Top Gear UK to roll out new EIC

You don't need a crystal ball to know what's in store for Top Gear
Nov 3, 2009
Photo of Conor McNicholas - Top Gear UKThe British edition of Top Gear magazine is formally introducing its new editor in chief to its readers in the upcoming issue of the popular automotive publication. Conor McNicholas, formerly the editor of another British magazine, the New Musical Express, is officially taking over the post vacated by Michael Harvey, who left Top Gear in April to pursue other interests. McNicholas's arrival finally restores order in the car magazine's staff box, which has seen creative director Charlie Turner assuming the role of acting editor the past few months.

That McNicholas came from a music publication underscores BBC Magazines' intent to inject more entertainment into the print version of Top Gear. The new EIC, in fact, was named Entertainment Magazine Editor of the Year by the British Society of Magazine Editors in 2005.

In his October 30 e-mail to the Top Gear Philippines staff, McNicholas said: "I've been a Top Gear magazine reader for many years and I'm delighted to be here at the helm. I've always been passionate about cars, and running Top Gear is a dream job."

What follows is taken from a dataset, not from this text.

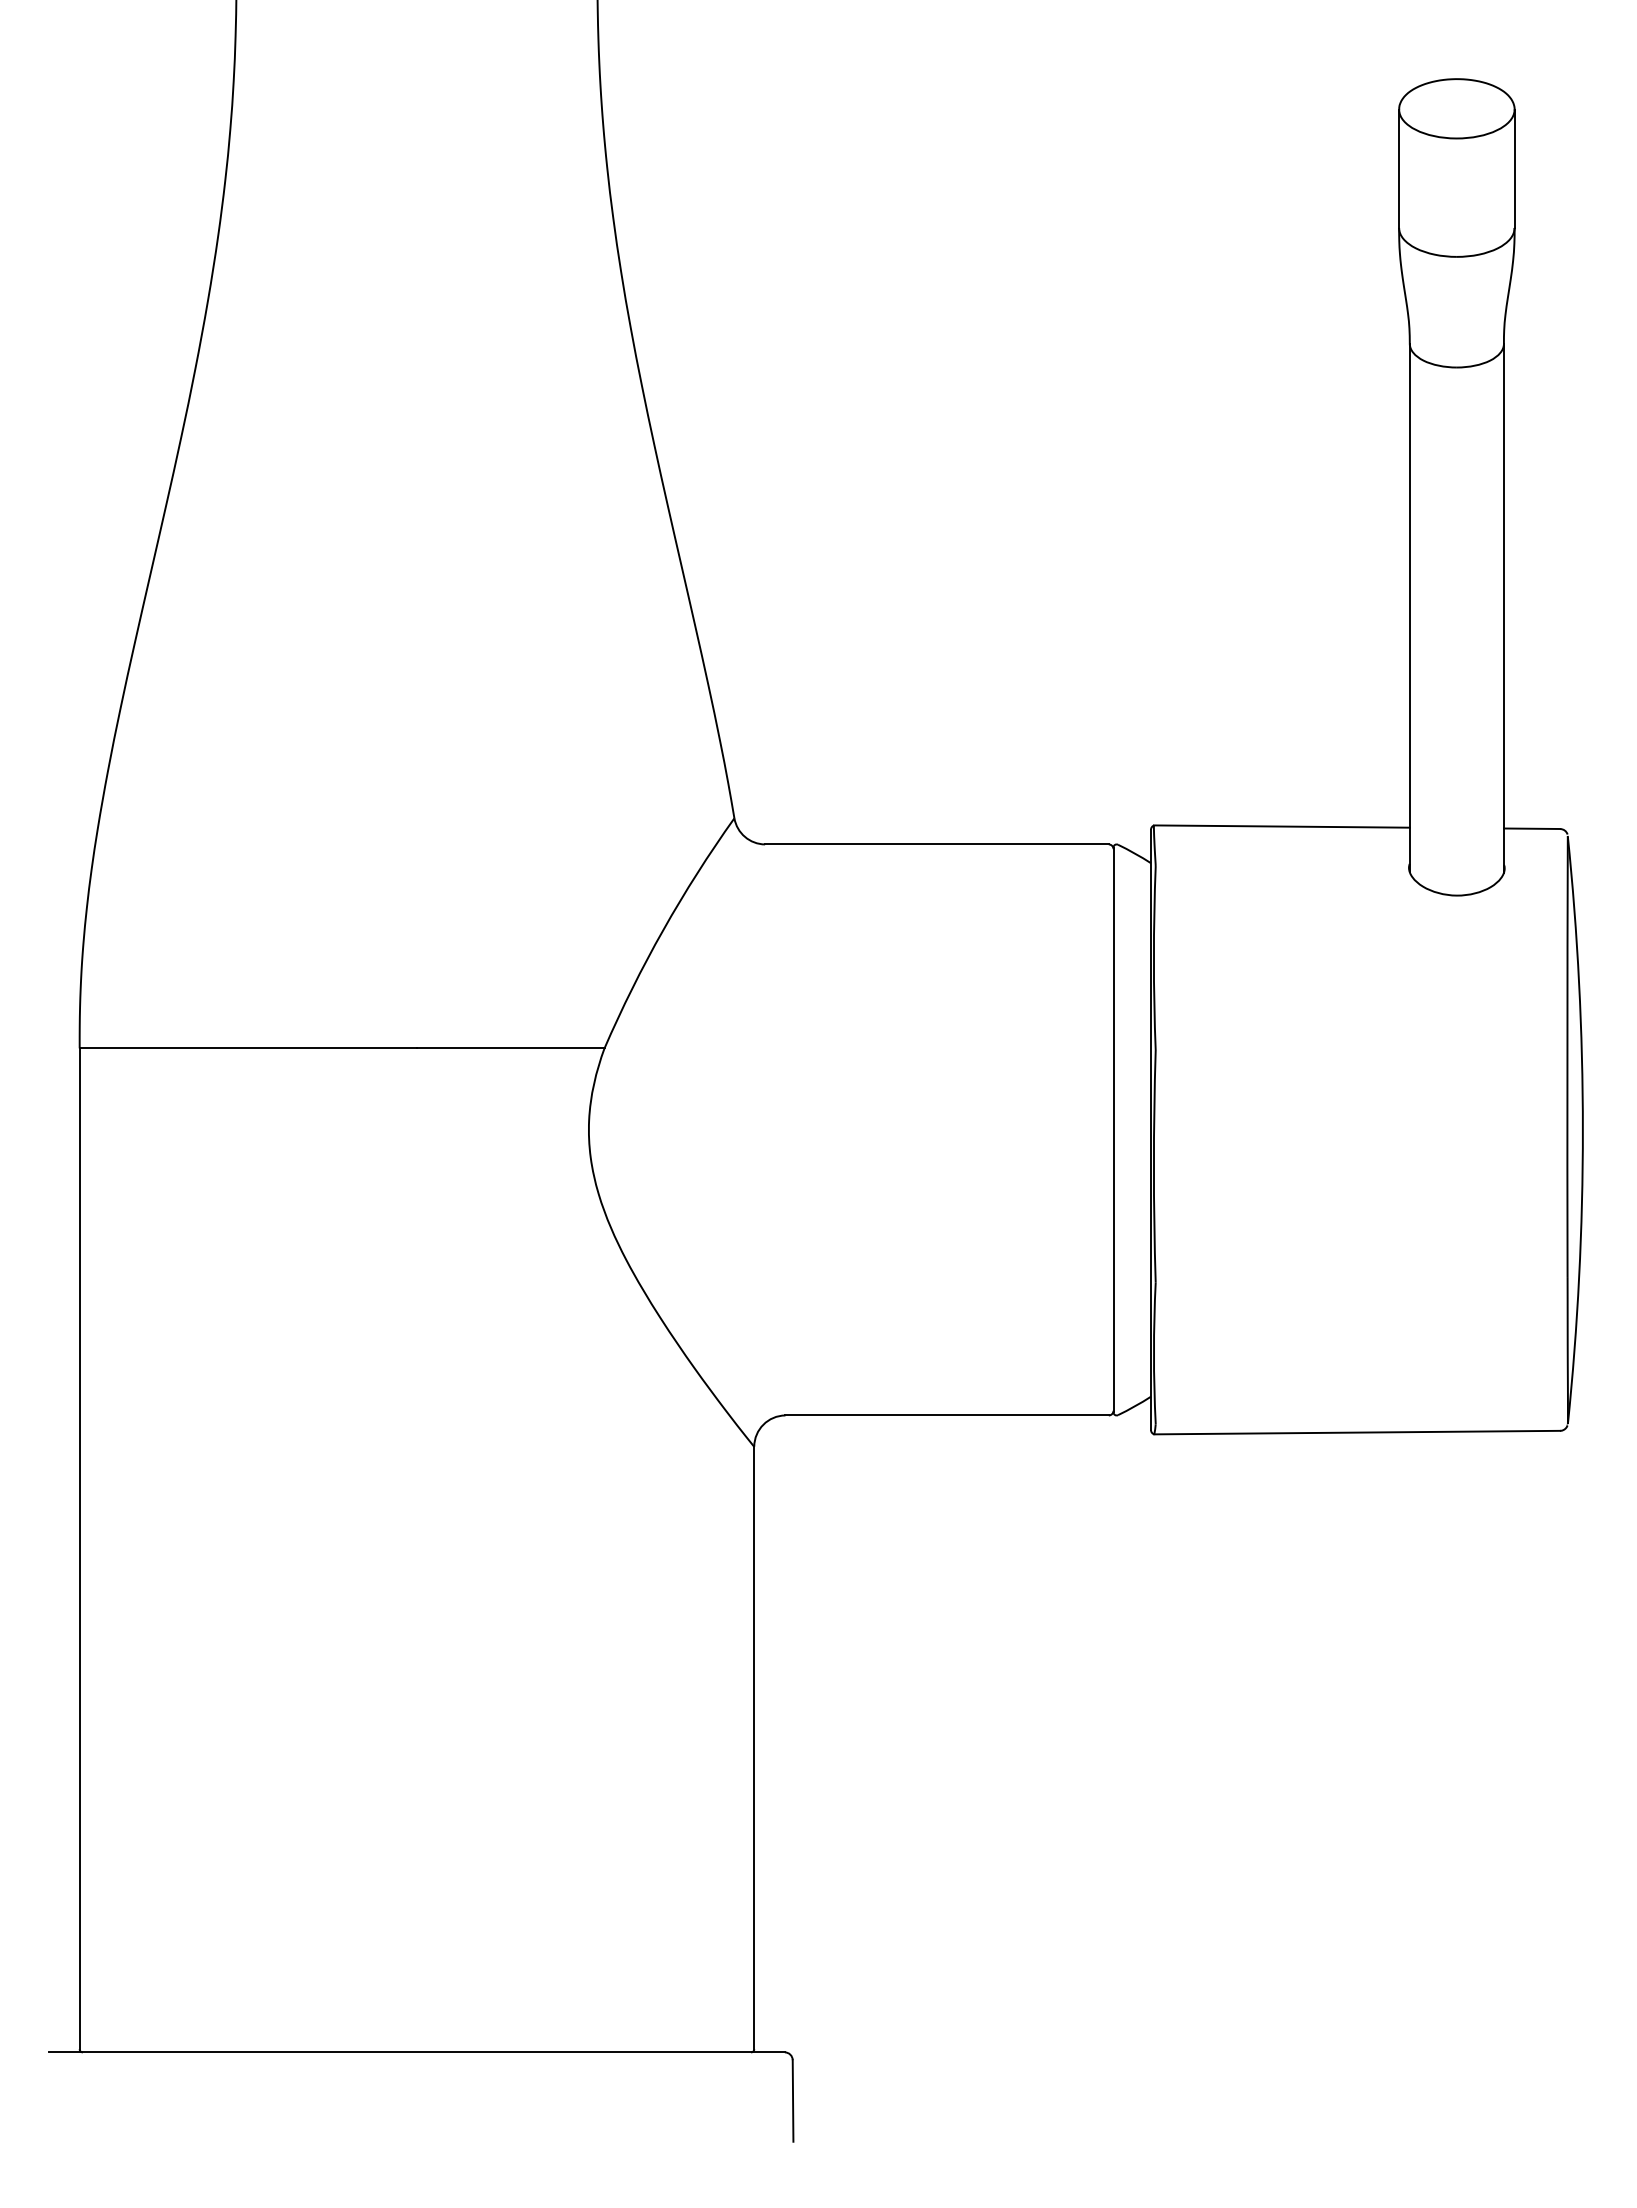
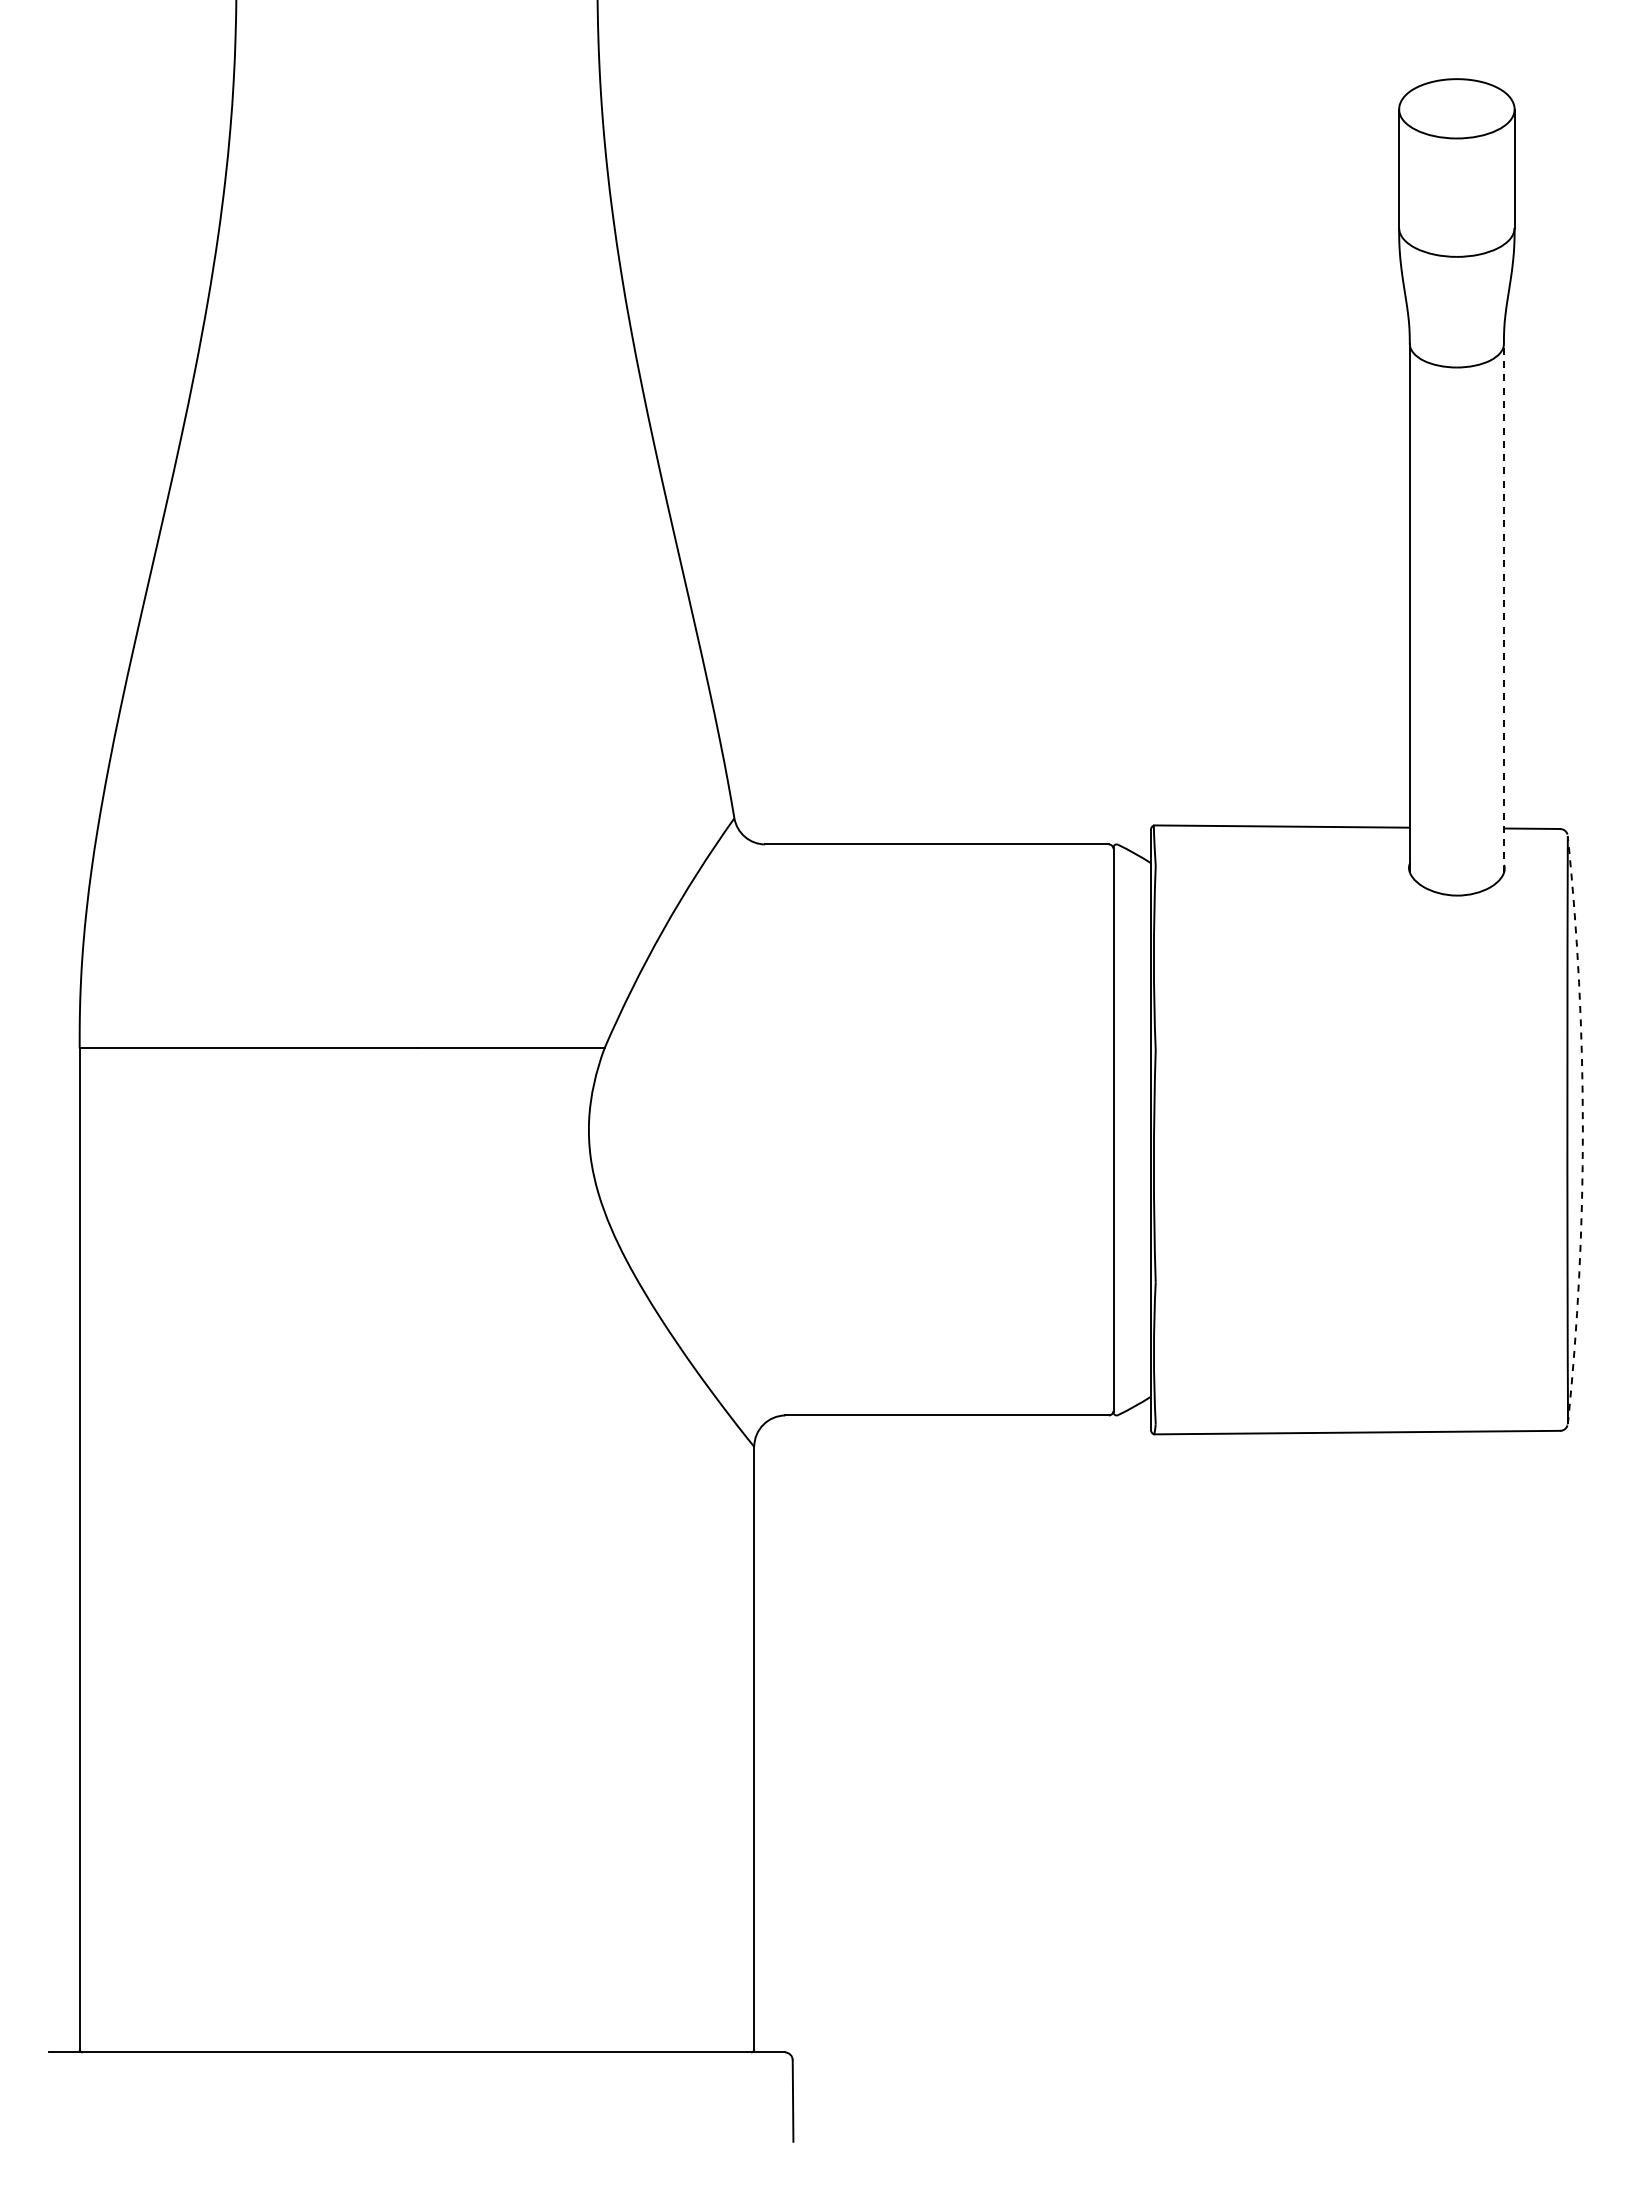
line at (1503, 607): solid -> dashed
arc at (1582, 1129): solid -> dashed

As expected of any new editor, McNicholas is to implement immediate changes to the magazine. "For various reasons, there's been little change in Top Gear in recent years," he pointed out. "The time is right to do something about that. I've made some changes to the magazine immediately. These changes are part of a plan to turn Top Gear into the biggest men's magazine in the UK. I'm seeking to make the magazine more accessible and fun, while retaining all of our authority and unique tone of voice."

In particular, changes will soon be seen in the magazine's layout. "I am about to start work with creative director Charlie Turner on a full magazine redesign to be published in the first quarter of next year."

Other changes include more distinction for the columns of Jeremy Clarkson, Richard Hammond and James May; the evolution of the Faces section into something more fun and relevant; the removal of the columns of Matt Masters and Jamie Kitman; and the addition of exciting new features like "Extreme Drives" and "Roads To Drive Before You Die."

McNicholas concluded his e-mail on a very encouraging note. "The completed redesign work will be done very much with the international editions in mind," he promised.